En son bölüme yazdıklarınız ise az cesaret gerektirmiyor. Böyle bir şeyi itiraf etmek, hele de toplum içinde, benim sahip olmadığım bir yeti. Saygıyla önünüzde eğiliyorum.
Aynur Engindeniz
Ne demek istediğinizi gayet iyi anladım. Ki ben gerçekten son derece dikkatli bir okuyucuyumdur.
İçki derken alkolü kastetmedim; genel anlamda kullandım. Sadece dikaktimi çekmişti.
Ben sizinle ilgili net düşüncemi buldum. Siz fotoğraf çekiyorsunuz. Herşey aynen olduğu gibi canlanıyor gözümüzde. Hem de en ince detaya kadar.
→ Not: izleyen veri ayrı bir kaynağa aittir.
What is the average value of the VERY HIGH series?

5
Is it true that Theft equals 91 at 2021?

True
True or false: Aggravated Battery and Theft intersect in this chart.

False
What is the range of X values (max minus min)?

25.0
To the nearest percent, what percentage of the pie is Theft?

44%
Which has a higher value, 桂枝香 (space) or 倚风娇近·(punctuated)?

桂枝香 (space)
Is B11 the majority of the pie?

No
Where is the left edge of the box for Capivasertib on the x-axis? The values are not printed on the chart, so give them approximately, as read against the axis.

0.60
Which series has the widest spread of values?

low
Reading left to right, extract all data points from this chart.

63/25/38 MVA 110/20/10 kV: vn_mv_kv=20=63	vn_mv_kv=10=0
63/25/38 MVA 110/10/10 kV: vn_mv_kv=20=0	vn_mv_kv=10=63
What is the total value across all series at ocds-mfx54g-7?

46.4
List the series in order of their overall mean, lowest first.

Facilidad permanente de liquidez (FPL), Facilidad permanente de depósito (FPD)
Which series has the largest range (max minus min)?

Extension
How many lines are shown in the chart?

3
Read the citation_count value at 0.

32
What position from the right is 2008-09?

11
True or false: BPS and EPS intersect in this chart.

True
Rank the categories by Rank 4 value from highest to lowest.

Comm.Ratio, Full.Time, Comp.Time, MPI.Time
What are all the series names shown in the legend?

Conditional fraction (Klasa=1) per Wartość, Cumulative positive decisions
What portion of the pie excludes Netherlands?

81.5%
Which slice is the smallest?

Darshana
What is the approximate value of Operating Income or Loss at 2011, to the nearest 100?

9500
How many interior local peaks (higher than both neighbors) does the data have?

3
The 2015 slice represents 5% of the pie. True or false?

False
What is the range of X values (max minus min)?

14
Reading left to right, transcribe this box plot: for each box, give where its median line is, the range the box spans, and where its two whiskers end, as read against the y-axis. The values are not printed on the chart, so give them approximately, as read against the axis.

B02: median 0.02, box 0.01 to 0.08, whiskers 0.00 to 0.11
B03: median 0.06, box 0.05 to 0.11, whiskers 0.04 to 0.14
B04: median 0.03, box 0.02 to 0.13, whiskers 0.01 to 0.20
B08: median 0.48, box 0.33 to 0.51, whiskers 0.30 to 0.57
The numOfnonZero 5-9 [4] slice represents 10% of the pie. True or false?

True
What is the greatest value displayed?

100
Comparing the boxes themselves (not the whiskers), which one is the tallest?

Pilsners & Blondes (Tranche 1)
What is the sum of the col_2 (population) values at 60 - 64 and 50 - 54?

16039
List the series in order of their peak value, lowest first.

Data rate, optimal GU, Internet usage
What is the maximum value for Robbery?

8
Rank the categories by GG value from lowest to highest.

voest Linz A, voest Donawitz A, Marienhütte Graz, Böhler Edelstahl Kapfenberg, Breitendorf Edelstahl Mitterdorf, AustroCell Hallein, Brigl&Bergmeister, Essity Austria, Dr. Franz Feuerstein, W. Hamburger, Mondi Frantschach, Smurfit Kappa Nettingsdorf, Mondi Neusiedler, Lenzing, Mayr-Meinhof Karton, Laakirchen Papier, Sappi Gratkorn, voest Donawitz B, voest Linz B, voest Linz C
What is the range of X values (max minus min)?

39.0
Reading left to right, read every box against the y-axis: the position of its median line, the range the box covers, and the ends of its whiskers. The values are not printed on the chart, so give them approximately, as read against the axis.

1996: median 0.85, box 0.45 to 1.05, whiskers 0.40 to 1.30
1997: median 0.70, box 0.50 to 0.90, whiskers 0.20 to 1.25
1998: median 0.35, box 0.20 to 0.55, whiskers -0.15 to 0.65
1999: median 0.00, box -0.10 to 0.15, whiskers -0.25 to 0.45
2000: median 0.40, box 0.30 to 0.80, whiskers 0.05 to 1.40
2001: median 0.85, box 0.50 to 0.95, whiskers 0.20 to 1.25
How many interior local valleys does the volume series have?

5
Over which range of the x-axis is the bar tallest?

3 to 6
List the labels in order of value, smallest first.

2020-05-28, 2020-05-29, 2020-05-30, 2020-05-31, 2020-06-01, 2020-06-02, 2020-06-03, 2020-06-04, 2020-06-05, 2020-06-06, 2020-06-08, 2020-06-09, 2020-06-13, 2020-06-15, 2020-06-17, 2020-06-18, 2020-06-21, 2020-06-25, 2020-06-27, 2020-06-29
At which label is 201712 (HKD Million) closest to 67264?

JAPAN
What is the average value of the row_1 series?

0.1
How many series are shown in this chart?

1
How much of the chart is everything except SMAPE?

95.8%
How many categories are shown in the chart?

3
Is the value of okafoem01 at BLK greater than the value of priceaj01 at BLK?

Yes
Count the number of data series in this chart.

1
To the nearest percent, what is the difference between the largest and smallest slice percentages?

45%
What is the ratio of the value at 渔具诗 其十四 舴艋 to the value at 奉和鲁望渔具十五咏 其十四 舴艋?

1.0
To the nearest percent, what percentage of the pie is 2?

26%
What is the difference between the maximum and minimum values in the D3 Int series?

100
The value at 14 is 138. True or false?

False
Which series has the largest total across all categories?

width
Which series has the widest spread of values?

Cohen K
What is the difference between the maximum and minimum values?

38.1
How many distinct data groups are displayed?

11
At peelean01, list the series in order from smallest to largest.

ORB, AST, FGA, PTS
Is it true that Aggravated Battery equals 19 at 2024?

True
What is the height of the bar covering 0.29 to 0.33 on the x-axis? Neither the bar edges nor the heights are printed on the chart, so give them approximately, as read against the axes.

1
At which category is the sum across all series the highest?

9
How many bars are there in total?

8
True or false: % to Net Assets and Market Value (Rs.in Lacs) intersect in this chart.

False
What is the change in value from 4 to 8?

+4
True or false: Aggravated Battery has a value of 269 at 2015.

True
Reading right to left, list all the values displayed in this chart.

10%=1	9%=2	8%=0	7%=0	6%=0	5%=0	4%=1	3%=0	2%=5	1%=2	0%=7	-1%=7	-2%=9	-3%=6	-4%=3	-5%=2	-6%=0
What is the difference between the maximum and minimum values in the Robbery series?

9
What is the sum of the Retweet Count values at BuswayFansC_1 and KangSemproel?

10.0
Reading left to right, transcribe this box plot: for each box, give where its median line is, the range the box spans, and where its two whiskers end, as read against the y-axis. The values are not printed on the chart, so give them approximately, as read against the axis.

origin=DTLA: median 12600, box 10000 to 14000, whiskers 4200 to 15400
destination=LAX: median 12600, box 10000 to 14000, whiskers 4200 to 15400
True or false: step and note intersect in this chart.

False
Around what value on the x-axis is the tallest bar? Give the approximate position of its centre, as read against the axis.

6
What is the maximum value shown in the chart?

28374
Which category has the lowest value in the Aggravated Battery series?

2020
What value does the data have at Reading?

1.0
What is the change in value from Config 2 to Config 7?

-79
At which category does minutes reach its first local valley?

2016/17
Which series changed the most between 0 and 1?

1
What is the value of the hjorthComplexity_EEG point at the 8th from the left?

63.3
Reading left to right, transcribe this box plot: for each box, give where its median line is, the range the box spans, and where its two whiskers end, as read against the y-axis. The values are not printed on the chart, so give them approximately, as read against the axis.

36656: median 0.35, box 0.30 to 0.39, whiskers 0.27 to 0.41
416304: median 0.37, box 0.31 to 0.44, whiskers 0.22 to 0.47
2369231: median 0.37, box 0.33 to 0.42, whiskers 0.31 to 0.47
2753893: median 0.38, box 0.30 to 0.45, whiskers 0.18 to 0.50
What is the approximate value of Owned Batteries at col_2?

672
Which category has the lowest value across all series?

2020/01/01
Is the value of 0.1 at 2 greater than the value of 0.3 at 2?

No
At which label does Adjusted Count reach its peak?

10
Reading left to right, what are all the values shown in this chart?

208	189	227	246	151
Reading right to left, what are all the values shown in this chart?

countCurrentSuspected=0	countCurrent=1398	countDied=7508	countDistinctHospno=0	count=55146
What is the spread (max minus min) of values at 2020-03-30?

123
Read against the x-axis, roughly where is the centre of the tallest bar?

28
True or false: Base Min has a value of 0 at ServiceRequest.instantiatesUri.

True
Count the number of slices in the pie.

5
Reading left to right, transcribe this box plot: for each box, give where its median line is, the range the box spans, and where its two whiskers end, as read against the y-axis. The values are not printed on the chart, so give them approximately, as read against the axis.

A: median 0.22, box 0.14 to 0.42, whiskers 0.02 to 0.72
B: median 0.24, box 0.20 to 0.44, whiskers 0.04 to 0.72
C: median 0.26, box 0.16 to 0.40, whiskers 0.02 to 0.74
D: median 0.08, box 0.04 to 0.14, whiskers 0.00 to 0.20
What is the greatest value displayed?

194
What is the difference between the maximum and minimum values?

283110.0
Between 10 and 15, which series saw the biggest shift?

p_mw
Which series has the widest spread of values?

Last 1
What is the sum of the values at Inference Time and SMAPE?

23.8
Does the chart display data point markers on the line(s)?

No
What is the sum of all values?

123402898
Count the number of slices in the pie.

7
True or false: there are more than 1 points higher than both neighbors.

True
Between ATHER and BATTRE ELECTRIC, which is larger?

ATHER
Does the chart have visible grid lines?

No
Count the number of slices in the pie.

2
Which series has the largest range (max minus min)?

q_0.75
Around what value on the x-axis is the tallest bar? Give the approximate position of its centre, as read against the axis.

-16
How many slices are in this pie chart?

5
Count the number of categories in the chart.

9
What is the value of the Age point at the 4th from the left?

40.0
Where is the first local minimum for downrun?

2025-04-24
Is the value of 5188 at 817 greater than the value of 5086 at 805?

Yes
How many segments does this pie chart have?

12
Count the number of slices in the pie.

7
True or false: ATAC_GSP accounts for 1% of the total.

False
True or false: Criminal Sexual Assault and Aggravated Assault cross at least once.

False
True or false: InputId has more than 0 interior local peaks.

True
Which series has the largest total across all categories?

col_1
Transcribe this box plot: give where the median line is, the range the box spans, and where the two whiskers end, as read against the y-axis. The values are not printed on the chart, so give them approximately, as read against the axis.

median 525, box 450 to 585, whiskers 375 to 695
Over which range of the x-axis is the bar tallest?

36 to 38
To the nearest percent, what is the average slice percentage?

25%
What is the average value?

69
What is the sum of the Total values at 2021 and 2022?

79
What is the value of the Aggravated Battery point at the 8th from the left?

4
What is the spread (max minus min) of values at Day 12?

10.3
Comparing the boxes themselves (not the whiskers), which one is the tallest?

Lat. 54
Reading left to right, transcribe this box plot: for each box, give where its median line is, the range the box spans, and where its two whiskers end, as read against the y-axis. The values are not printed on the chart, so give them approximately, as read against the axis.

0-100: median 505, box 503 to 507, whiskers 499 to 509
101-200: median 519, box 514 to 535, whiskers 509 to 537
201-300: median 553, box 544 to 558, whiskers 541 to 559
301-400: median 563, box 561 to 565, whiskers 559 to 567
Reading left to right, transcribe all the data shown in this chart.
Duygu o yüzden hissedilebilir değil. Var olan duyguyu da okuyucu görsün istiyorsunuz.
Duygudan kastım elbette kahkahalar ya da kahırlar değil. Tam olarak anlatamıyorum. Neyse birgün elbette bunun tarifini bulacağım.
Kıskanma meselesine gelince, neden, bu toplum içimde söylenmeyecek kadar ayıp bir şeydi de annem bana öğretmedi mi acaba diye düşündüm. İnsanlar kıskanabilir. Bunu gizleyene haset derler, söyleyne de sizin söylediğinizi söylerler:) Benim kıskançlığım negatif yönde değil, aksine kendimi daha ileriye taşımam için elzem bir şey. Hem bunda hiç bir sakınca görmüyorum. Kendiyle son derece barışık bir insanım. Değeri de hem taktir eder hem kıskanırım. Maşallah da derim merak etmeyin.
Neyse çok uzattım. Kısacası hala öykülerinizin hayranıyım...
Saygılar.
İlhan Kemal
Fotoğraftan çok (Benzetme yanlış olmasa da) olaylara (ya da durumlara) dayalı olarak tanımlamayı tercih ederim.
Güzel ve emek içeren yorumlarınız için gerçekten teşekkür ederim.